Extracted text =>
══════════

So, what’s a pet photographer doing at Gallery C in Dover Ohio with this crazy guy and Master Photographer Christine Walsh-Newton? I’m doing what professional photographers love to do — building my skills and knowledge so that I can create even better portraits for my wonderful clients!
As a member of Professional Photographers of America (PPA), I have opportunities throughout the year to learn from photographers who have acclaim in areas of photography I’d like to learn more about. Christine Walsh-Newton is known for her gritty black and white portraits full of personality, having achieved PPA’s highest level of recognition when they have been selected for the prestigious loan collection. You can see some of these portraits in this gallery on Christine’s website. As part of PPA’s annual education event called Super 1-Day Workshops, Christine taught a workshop on this portrait style called “The Male Character Portrait.” I love Christine’s portraits, and decided to take the opportunity to attend her course.

══════════

Listing =>
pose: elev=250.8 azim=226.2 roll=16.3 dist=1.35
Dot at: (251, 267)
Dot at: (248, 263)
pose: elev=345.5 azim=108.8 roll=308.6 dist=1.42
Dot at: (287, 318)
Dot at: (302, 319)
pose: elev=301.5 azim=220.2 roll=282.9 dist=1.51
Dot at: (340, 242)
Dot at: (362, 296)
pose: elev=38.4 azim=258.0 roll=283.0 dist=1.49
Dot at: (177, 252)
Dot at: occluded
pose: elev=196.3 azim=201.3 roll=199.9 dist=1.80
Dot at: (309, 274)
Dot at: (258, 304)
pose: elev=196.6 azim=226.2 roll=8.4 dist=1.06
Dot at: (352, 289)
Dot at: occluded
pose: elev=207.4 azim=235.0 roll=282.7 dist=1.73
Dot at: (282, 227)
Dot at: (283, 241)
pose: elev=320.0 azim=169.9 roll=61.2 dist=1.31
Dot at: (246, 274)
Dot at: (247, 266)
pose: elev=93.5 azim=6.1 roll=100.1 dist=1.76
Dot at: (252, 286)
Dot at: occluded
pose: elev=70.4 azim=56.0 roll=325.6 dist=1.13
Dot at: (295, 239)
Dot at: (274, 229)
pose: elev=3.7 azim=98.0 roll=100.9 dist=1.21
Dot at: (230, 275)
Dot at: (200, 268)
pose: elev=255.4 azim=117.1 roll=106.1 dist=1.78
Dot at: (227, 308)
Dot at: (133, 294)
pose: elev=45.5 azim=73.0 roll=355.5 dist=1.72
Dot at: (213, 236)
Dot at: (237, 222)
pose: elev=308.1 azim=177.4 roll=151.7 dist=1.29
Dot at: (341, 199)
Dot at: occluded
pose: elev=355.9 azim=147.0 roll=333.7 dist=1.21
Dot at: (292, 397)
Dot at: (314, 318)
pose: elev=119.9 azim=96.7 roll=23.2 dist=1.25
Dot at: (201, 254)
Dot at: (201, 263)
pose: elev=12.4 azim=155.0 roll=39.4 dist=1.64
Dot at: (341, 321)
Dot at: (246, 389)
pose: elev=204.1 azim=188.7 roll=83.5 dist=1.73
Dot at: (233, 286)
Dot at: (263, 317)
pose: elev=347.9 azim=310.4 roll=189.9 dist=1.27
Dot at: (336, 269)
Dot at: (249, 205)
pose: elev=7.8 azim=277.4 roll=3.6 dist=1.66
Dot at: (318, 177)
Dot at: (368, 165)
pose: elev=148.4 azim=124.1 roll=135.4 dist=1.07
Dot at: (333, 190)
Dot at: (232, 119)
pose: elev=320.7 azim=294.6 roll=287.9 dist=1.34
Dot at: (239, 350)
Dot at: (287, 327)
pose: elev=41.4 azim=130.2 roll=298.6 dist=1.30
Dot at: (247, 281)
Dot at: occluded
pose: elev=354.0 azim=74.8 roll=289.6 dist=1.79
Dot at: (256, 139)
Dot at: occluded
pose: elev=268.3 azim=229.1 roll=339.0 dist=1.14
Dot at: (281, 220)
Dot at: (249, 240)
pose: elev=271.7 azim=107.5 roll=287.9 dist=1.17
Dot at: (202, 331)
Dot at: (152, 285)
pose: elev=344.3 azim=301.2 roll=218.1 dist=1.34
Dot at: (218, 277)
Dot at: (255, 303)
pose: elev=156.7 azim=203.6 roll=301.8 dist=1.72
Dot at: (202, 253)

══════════

What you are asked to do => Please carry on the blog post about Christine Walsh-Newton's portrait workshop, starting after its last sentence.

Task response =>
What Christine captures in her camera is never an accident. A big part of the course was learning how to set up multiple lights, reflectors, and gobos (“go betweens” that keep light off certain areas) to mould the light around the subject’s face perfectly. Setting the lights up properly required using a device called a light meter to measure how much light is reaching different parts of the face. Clients at the Dogpatch Pix studio have seen me using a light meter to make sure that your dog or cat’s fur is properly lighted, whether black, white, or something in between.

Christine Walsh-Newton shows how to set up a hair light that will light the back of the subject’s hair — or hat in this case.
Another important element of the course was making sure the color in the resulting portrait was accurate. Doing this requires a white balance target, which in our class was a small panel with a black, white, and gray stripe. Taking a photo of this target tells the camera, and later the computer, what a perfect, neutral gray should look like. That way, whites aren’t yellowish, blacks aren’t purpleish, and everyhting in between looks good too. We have the same one in the Dogpatch Pix studio.
The technical details in the class were serious stuff, but our model added all the entertainment we needed! His job was to make lots of funny faces for us to photograph as we studied the effects of different lighting adjustments. One of the class members couldn’t resist joining in on making faces! When the model heard that I was a pet photographer, he decided that a bit of “putting on the dog” was needed for my shot!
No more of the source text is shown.